**Data for processing**
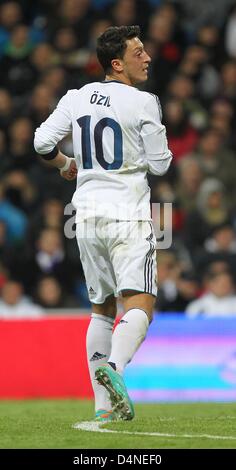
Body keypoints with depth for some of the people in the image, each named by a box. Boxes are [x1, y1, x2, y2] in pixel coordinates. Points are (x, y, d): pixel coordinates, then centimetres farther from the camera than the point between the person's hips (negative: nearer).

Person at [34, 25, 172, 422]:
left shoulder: (76, 98, 6)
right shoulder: (143, 103, -8)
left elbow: (42, 142, 3)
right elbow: (160, 165, -6)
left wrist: (65, 165, 22)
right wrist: (157, 145, 15)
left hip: (88, 214, 6)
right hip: (128, 216, -6)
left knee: (101, 309, 15)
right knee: (139, 305, -9)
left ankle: (104, 404, 10)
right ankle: (114, 367, -37)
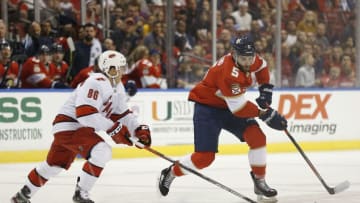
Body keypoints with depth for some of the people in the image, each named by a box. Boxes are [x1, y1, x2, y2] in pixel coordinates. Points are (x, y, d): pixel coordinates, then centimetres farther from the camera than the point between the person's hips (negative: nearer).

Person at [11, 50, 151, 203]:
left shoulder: (117, 88, 9)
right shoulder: (97, 83, -24)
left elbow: (123, 114, 16)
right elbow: (85, 114, -32)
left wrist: (139, 130, -1)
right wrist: (113, 129, -29)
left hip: (82, 128, 10)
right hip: (68, 126, -10)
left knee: (54, 165, 20)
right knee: (102, 151, -24)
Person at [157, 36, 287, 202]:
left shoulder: (250, 59, -9)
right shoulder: (228, 72, -34)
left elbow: (261, 66, 19)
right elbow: (238, 108, -33)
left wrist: (265, 88, 7)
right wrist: (264, 113, -28)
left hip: (228, 106, 8)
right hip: (207, 107, -8)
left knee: (257, 137, -10)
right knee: (205, 157, -11)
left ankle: (260, 183, 0)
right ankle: (170, 173, 13)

**What you should do**
Reproduce all of the lines above word for word, leaving out the pictures.

**Task result**
Body keypoints with depth for some of the people in the image, each named by a box. Boxes are [x1, y1, x2, y2] in pixel coordinates. Points are (x, y, d): pixel coordinates, then centimetres farther from the camera than the point between the person's hips (negative: nearer).

Person at [34, 25, 172, 422]:
left shoulder: (76, 98, 6)
right shoulder: (143, 103, -8)
left elbow: (42, 142, 3)
right elbow: (160, 165, -6)
left wrist: (65, 165, 22)
right wrist: (157, 145, 15)
left hip: (88, 214, 6)
right hip: (128, 216, -6)
left knee: (101, 309, 15)
right knee: (139, 305, -9)
left ankle: (104, 404, 10)
right ankle: (114, 367, -37)
Body keypoints with depth for some of the people in the image, each named by a box. Boxes are [x1, y1, x2, y2] in pixel coordinates. Points are (x, y, d): pixel coordinates, then centimetres farther from the camera than the point between the person's hips (negative: nearer).

Person at [11, 50, 151, 203]:
left shoulder: (117, 88, 9)
right shoulder: (97, 83, -24)
left elbow: (123, 114, 16)
right elbow: (85, 114, -32)
left wrist: (139, 130, -1)
right wrist: (113, 129, -29)
left hip: (82, 128, 10)
right hip: (68, 126, -10)
left knee: (54, 165, 20)
right knee: (102, 151, -24)
Person at [157, 36, 287, 202]:
left shoulder: (250, 59, -9)
right shoulder: (228, 72, -34)
left elbow: (261, 66, 19)
right elbow: (238, 108, -33)
left wrist: (265, 88, 7)
right wrist: (264, 113, -28)
left hip: (228, 106, 8)
right hip: (207, 107, -8)
left knee: (257, 137, -10)
right knee: (205, 157, -11)
left ankle: (260, 183, 0)
right ankle: (170, 173, 13)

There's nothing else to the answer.